Monday, February 16, 2009

This is My Life

In the past few weeks I have written two articles: one for Catapult, the e-zine of * Culture is not Optional, on Romance and sexual intimacy for their Subversive Love Issue that came out on Friday, another article on Goth Eucharists, for the Spring issue of Kilter. I finished the article on Goth Eucharists, Yesterday Morning and went to the editorial meeting last night. I recommend checking out either publication, though Kilter is a print magazine with online presence, so to get the full feel of it you'll have to purchase a copy or subscribe which you can do on Kilter's web page. And Catapult regularly puts out thoughtful and thought provoking articles, and I should link to them more often and not just when I have an article. Well enough with the promotion.

Kilter and Catapult represent two vary different networks and communities. Kilter is the magazine of Gothic art Chicago and is intended as a forum for the "dark arts, music and culture in Chicago. Catapult and *CINO was founded by a group of young Christian Reformed, about 6 years ago, and although their network expands beyond this particular denomination the origins and theology behind the publication and the organization still has a Reformed feel. Part of me feels like this should feel surreal to me, yet it doesn't. However, I don't think I have ever really lived only in a singular setting, network or subculture.
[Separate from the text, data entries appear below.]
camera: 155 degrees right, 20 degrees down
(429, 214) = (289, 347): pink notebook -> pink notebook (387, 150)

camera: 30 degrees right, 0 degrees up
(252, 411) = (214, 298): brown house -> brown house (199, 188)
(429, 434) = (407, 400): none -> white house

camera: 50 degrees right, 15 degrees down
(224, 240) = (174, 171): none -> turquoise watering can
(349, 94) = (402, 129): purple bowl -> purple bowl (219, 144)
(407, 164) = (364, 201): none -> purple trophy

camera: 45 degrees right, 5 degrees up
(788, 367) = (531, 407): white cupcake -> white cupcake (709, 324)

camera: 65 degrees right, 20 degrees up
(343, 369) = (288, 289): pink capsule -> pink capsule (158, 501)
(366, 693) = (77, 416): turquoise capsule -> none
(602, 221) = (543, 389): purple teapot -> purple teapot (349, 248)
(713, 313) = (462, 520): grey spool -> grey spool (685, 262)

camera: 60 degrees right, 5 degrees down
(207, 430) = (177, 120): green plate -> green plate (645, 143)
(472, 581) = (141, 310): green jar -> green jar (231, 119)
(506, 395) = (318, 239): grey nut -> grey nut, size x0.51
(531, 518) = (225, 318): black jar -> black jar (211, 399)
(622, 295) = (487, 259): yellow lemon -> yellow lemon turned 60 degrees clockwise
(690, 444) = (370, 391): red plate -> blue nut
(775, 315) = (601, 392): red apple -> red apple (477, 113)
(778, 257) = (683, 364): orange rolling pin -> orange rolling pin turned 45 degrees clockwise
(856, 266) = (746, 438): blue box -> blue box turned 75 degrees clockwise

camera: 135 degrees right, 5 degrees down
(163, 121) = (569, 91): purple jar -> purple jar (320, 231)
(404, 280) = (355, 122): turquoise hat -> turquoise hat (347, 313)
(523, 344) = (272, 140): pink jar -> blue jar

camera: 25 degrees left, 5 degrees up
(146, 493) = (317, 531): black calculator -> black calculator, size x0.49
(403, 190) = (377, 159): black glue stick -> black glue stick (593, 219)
Even in the small town I grew up in the church community I was in was not coextensive with the entire community and being in California in the 70's secularization had occurred even in the small town so I went to school with kids who not only went to different churches in town but who also didn't go to church and eventually even some Buddhist.

I am thinking of all this because on Monday, I met Kate and some friends for Lunch at a little middle Eastern place on Clark in Roger's Park. the place was across the street from the tattoo parlor of a new member of Reconciler. I had not been to the parlor so I went to see him. He was working on a tattoo, I met his new peircer and we talked about where he wants the icon he has commissioned me to paint for his shop. As I left the shop and headed to Metropolis Coffee and thought about the editorial meeting that evening for Kilter It all felt very normal and yet so odd. I wondered if the peircer i meet realized the guy with spiky hear, a kilt and big platform buckle boots was the pastor of the tattoo artist he was now working for. then I saw another member of Reconciler at Metropolis coffee and we talked about the "Bishops visit on Sunday to Reconcciler" he is a poet and teaches English to students at a Yeshiva and looks the part. I couldn't help wondering as we stood in the middle of the cafe if anyone who over heard us and then looked at us what that would seem like.

Then in the evening off to meet up with contributors and editors of the magazine Kilter. At the meeting I realize that I am now the most involved I have ever been in any Goth scene, and I am doing so as a pastor who is turning 40 this year. This all only feels a little odd if I stop sort of step out of my own skin and think about it. From inside this all seems quite "normal" or at least feeling like I am fully coming into what I hoped my life path would lead me: into a very heterogeneous space, where I traverse many different worlds. It is I hope being in the world but not of the world, that is being the Priestly Goth.